__Selected excerpt__
Researchers randomly assigned 410 participants (mean age, 40.2 years) who had their first migraine before they turned 50 years old and experienced 4 to 14 migraine headache days per month, to galcanezumabor a placebo. Participants received subcutaneous injection doses of 5, 50, 120, or 300 mg, or placebo each month during a 3-month treatment period.
Skljarevski and colleagues found that the 120-mg dose of galcanezumab met the study’s primary objective of significantly reduced migraine headache days compared with placebo (99.6% posterior probability 4.8 days; 90% Bayesian credible interval, 5.4 to 4.2 days vs. 95% superiority threshold 3.7 days; 90% Bayesian credible interval, 4.1 to 3.2 days).
According to researchers, adverse events reported by 5% or more of patients in at least one galcanezumab dose group and more often than placebo included nausea, dysmenorrhea, nasopharyngitis, upper respiratory tract infection and injection-site pain.

__Apply what you read__
1. How many participants were randomly assigned in the galcanezumab migraine study excerpt?
2. List every adverse event that the galcanezumab migraine study excerpt says was reported by 5% or more of patients in at least one galcanezumab dose group and more often than placebo.
3. Extend the galcanezumab migraine study excerpt with a few sentences that pick up after its last sentence.
The data that comes next is separate material, unrelated to the excerpt.

[Extracted data entries]

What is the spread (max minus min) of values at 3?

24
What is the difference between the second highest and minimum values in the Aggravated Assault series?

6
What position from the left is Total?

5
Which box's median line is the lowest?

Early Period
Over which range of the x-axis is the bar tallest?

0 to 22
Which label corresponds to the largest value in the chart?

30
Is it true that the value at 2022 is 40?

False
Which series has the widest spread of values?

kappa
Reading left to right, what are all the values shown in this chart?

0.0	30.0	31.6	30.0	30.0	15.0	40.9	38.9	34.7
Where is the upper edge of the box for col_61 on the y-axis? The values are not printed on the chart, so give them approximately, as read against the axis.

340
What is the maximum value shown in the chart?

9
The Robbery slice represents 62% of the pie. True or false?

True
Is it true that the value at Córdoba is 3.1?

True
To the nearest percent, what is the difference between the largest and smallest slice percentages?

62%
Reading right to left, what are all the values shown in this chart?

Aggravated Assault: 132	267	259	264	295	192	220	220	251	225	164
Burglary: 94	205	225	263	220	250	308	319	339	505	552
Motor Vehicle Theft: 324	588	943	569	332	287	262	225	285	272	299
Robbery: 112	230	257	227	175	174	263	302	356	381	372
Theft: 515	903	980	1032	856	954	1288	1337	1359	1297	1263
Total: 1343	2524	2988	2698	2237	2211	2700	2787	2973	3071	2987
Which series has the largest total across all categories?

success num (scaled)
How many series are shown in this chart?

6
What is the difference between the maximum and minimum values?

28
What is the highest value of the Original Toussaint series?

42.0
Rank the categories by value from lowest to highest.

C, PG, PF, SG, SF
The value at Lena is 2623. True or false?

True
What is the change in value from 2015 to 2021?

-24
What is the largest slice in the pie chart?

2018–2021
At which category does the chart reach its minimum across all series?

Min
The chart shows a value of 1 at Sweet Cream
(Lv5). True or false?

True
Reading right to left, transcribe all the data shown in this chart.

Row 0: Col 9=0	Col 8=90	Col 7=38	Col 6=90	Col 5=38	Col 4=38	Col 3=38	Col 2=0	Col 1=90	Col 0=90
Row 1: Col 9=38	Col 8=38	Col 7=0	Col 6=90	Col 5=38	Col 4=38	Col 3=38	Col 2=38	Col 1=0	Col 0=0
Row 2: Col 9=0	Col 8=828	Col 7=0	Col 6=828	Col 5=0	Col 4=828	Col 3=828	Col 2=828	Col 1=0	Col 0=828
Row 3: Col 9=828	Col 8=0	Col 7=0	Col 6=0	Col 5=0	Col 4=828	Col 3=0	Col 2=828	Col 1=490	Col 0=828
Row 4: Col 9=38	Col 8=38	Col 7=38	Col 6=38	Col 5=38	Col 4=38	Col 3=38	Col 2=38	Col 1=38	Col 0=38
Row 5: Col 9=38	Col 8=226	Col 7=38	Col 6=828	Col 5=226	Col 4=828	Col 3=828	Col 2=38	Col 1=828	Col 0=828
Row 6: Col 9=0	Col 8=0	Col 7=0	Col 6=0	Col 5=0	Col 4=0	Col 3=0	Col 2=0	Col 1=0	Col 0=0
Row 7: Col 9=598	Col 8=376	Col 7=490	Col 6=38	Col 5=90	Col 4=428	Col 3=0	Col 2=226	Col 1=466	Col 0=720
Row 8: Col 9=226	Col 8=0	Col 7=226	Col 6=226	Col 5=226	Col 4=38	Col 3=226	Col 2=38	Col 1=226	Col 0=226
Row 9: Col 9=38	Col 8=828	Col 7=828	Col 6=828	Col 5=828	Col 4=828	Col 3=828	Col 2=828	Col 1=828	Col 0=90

__Task results__
1. 410 participants.

2. Nausea, dysmenorrhea, nasopharyngitis, upper respiratory tract infection, and injection-site pain.

3.
“These results provided sufficient efficacy, tolerability and safety data to justify further development of galcanezumab, 120 mg and 240 mg, in larger phase 3 clinical trials,” Sklijarevski and colleagues concluded. – by Janel Miller
Disclosures: Sklijarevski reports being a full-time employee and stockholder of Eli Lilly and Company and/or one of its subsidiaries. Please see the study for all other authors’ relevant financial disclosures.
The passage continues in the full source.